| DATA LINES |
________________________________________

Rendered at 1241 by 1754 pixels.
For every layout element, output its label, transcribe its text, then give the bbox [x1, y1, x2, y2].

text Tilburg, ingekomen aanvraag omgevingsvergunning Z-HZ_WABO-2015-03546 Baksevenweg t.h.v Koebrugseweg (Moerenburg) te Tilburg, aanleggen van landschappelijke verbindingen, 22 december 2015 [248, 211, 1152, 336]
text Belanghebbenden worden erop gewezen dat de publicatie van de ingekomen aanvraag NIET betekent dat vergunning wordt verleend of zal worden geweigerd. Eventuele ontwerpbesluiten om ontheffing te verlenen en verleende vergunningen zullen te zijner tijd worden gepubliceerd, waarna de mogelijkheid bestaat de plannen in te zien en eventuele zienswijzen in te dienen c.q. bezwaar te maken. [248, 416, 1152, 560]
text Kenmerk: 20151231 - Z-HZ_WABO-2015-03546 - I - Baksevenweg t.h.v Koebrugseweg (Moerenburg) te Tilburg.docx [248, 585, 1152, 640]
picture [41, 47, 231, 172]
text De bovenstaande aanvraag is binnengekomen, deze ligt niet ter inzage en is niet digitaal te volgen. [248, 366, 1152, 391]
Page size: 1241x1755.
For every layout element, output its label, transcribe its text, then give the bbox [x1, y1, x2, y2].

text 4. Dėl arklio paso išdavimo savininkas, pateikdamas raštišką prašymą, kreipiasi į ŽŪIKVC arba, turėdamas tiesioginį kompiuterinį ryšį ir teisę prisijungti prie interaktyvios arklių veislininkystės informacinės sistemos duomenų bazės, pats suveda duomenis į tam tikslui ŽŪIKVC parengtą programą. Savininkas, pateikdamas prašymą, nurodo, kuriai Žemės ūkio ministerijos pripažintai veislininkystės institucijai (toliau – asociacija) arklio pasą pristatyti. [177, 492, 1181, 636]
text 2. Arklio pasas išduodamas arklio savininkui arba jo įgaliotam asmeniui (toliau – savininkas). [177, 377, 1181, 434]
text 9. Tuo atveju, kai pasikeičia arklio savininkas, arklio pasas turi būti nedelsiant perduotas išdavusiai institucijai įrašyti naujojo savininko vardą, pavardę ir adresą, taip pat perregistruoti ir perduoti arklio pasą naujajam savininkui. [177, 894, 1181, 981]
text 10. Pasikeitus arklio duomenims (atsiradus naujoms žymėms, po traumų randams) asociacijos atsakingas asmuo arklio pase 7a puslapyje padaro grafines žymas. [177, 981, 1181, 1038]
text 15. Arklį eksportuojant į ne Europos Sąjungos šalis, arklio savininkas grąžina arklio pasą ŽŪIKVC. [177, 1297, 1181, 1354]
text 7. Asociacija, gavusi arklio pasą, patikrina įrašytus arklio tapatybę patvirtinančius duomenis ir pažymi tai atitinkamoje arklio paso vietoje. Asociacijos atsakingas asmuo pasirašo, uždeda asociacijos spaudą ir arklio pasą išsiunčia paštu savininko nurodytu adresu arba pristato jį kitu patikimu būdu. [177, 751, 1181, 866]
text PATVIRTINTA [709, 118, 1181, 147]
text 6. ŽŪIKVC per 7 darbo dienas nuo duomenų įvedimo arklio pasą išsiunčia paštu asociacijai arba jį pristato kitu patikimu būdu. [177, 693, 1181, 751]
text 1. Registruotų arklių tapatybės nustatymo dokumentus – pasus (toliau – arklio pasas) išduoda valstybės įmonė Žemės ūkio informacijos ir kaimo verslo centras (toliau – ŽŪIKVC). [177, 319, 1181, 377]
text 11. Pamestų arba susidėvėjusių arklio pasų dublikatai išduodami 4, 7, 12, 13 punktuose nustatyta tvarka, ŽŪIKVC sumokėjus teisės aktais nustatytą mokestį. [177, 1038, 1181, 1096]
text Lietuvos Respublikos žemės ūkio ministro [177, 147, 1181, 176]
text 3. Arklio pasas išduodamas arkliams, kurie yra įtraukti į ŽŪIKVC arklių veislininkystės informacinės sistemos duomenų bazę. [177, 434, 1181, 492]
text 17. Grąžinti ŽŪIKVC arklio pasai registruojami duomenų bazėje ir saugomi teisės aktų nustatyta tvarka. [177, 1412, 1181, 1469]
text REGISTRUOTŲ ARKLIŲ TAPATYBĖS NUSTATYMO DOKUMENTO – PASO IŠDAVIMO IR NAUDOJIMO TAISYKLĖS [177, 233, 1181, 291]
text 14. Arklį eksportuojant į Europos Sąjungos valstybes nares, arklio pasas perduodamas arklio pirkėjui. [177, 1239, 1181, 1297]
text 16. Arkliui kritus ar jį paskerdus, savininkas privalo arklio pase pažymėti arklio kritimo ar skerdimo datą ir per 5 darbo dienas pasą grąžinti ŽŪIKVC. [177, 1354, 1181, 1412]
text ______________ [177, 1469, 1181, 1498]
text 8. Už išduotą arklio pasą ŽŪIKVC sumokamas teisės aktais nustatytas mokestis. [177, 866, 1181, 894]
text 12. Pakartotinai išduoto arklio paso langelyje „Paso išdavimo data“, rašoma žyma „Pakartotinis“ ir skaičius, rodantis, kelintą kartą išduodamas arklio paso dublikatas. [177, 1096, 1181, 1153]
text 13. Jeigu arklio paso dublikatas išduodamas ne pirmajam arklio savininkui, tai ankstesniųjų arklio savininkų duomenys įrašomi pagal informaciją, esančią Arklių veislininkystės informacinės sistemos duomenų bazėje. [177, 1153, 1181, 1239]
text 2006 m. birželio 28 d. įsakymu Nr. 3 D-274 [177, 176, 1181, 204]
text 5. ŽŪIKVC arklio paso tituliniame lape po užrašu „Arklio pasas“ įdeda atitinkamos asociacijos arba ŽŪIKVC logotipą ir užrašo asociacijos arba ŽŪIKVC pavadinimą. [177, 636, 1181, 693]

________________________________________

| STATED GOAL |
Gather every line of the material above that contains the string "bazėje", treating uppercase and lowercase letters as different.

| EXERCISE RESULT |
text 17. Grąžinti ŽŪIKVC arklio pasai registruojami duomenų bazėje ir saugomi teisės aktų nustatyta tvarka. [177, 1412, 1181, 1469]
text 13. Jeigu arklio paso dublikatas išduodamas ne pirmajam arklio savininkui, tai ankstesniųjų arklio savininkų duomenys įrašomi pagal informaciją, esančią Arklių veislininkystės informacinės sistemos duomenų bazėje. [177, 1153, 1181, 1239]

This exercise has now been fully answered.